(C2-22) Traditionstransfer in mittelalterlicher jüdischer Kompilationsliteratur (Yalqut Shimoni und Midrash ha-Gadol)

Die beiden großen mittelalterlichen exegetischen Sammelwerke, der Yalqut Shimoni, ein im 12./13. Jahrhundert im aschkenasischen Kulturraum entstandenes Sammelwerk rabbinischer Auslegungen zur gesamten hebräischen Bibel, und der Midrash ha-Gadol, ein im 13./14. Jahrhundert im Jemen verfasstes Sammelwerk rabbinischer Auslegungen zum Pentateuch, sind im Hinblick auf den Transfer von Tradition(en) in mehrfacher Hinsicht von zentraler Relevanz: Zum einen geben diese in ihrem jeweiligen kulturellen Umfeld stark rezipierten Sammelwerke Aufschluss über den innerjüdischen Transfer von Tradition(en) und das Traditionsverständnis ihrer Autoren. Zum anderen ermöglichen sie zu untersuchen, inwiefern die Auseinandersetzung mit anderen Religionen - mit dem Christentum im Falle des Yalqut Shimoni und mit dem Islam im Falle des Midrash ha-Gadol - und das jeweilige kulturelle Umfeld das innerjüdische Verständnis von ‚Tradition‘ beeinflusst haben. Auch auf christlicher Seite wurde der Yalqut Shimoni rezipiert: Er diente christlichen Theologen als Zugang zu der rabbinischen Lehre. Zudem wurde das Werk jahrhundertelang für antijüdische Polemiken missbraucht. Bis zuletzt stand der Yalqut Shimoni auf dem „Index Librorum Prohibitorum“.

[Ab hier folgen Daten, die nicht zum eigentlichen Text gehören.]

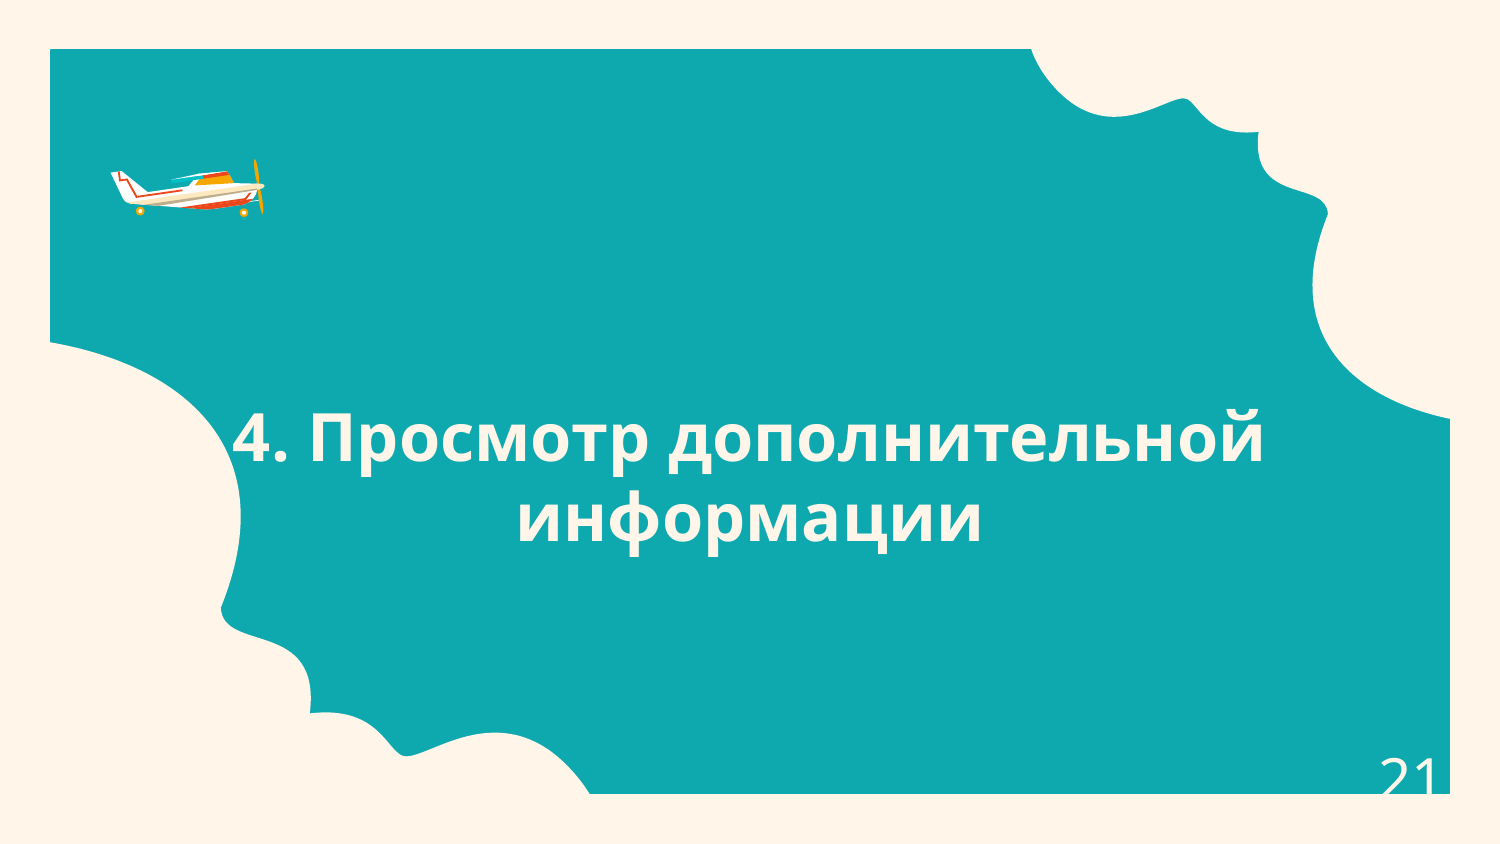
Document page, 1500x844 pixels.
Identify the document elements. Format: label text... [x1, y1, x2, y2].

title 4. Просмотр дополнительной информации [206, 379, 1294, 464]
text_box 21 [1340, 717, 1483, 789]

Von der Forschung sind die beiden Sammelwerke bisher nur wenig beachtet worden. Da der Yalqut Shimoni und der Midrash ha-Gadol rabbinische Quellen verarbeiten, die zum Teil nur noch in diesen beiden Werken belegt sind, galt das Forschungsinteresse bislang primär der Rekonstruktion solcher Quellen anhand der beiden Sammelwerke. In dem Projekt werden hingegen erstmals Konzeption und Methodik des Yalqut Shimoni und des Midrash ha-Gadol aus einer kulturwissenschaftlichen Perspektive systematisch untersucht und die unterschiedlichen Transferprozesse von Tradition(en) in den beiden Werken vor dem Hintergrund ihres jeweiligen kulturellen Kontextes exemplarisch aufgearbeitet. Dabei wird auch der in Bezug auf die beiden Werke verwendete Begriff der ‚Kompilationsliteratur‘ neu gefasst.


Das Projekt ist Teil der Arbeitsplattform F Transkulturelle Verflechtungen und der Koordinierten Projektgruppe Transfer zwischen Weltreligionen: Aneignung – Transformation – Abgrenzung.